The Protestant TempleThe Protestant Temple
©Listed building with typical Normandy materials|Aurore Pélerin
LunerayHeritage of a Protestant bastion

Clandestine cemeteries

Did you know?

There are several cemeteries in and around Luneray! We know of course the North cemetery and the South cemetery. The first was once dedicated to Protestants and the second to Catholics. But other lesser known cemeteries are scattered throughout the town…

Let’s go back a few centuries to understand the existence of these places of Protestant memory.


A bit of history...

The historical context

In 1685, the Revocation of the Edict of Nantes restricted the freedoms of Protestants. Many temples and schools were then destroyed. Protestants had to submit to Catholic baptism and marriage, and were forbidden to emigrate on pain of being conscripted into the galleys.

The ban on Protestantism in France, from 1685 to 1787, led to the disappearance of Protestant cemeteries, and forced “new converts” to be buried in the Catholic faith.

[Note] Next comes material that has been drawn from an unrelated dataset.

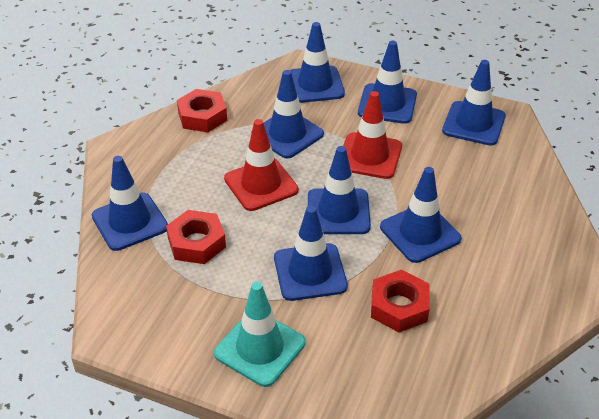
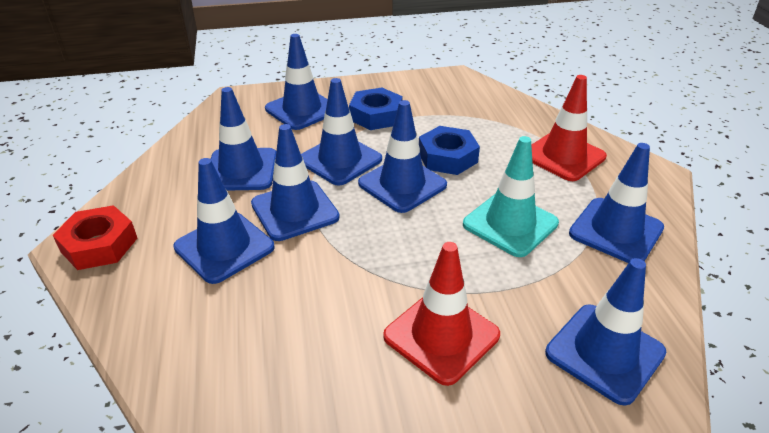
blue nut: 0 -> 2
red nut: 3 -> 1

Remaining secretly faithful to their faith, Protestants buried their dead clandestinely. The ceremonies, of extreme simplicity, took place mainly at night. The deceased were buried in cellars, gardens and meadows, hidden from view. No stele or other clue made it possible to locate their locations because the discovered graves risked exhumation and the families’ property could be confiscated!

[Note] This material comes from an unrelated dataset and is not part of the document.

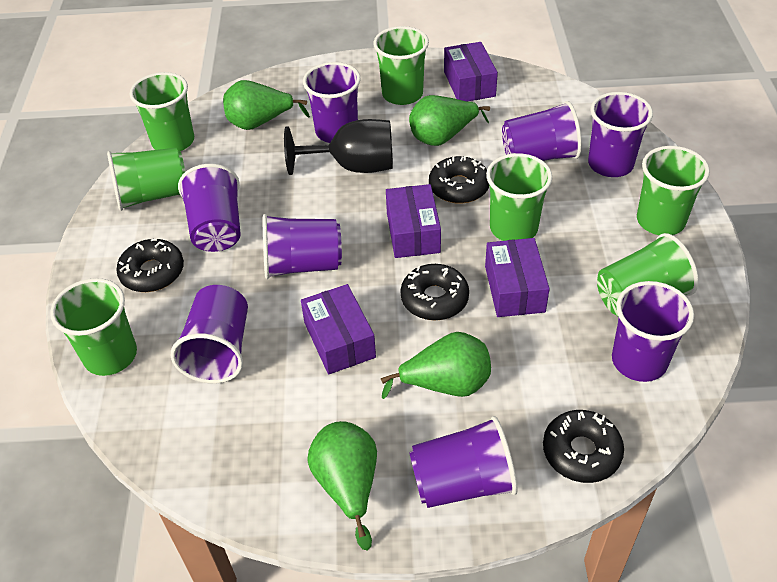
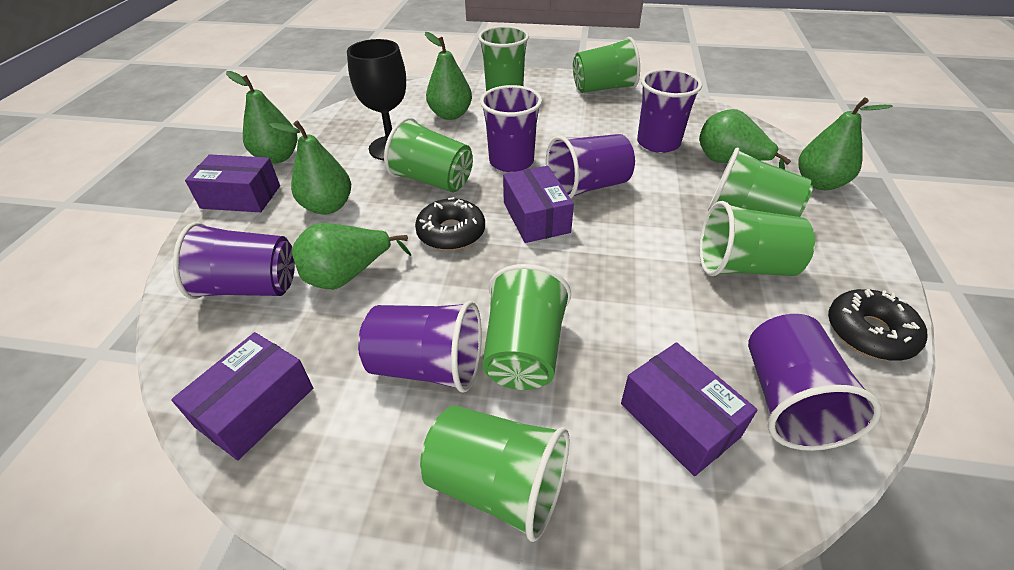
black donut: 4 -> 2
green pear: 4 -> 6
purple cup: 8 -> 6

Protestant burials gradually became tolerated despite the laws in force, and in Luneray a plot of land was allocated for the burial of “non-Catholics”, it was the Clos Philippot! This was later used as the official Protestant cemetery. It still exists, by the way, through the dense foliage, one can see some graves, at the intersection of the rue des Poitreaux and the rue du Marquis de Radiolle.

Protestant enclosures

After the revolution, Protestant cemeteries were again adorned with steles and tombstones.

Some families still retained a plot of land to bury their dead. Many small family cemeteries and enclosures would still be present in the city.

One is found in front of the Luneray temple. In Gruchet-Saint-Siméon, one is also seen at the intersection of Rue du Coudray and Rue du Temple.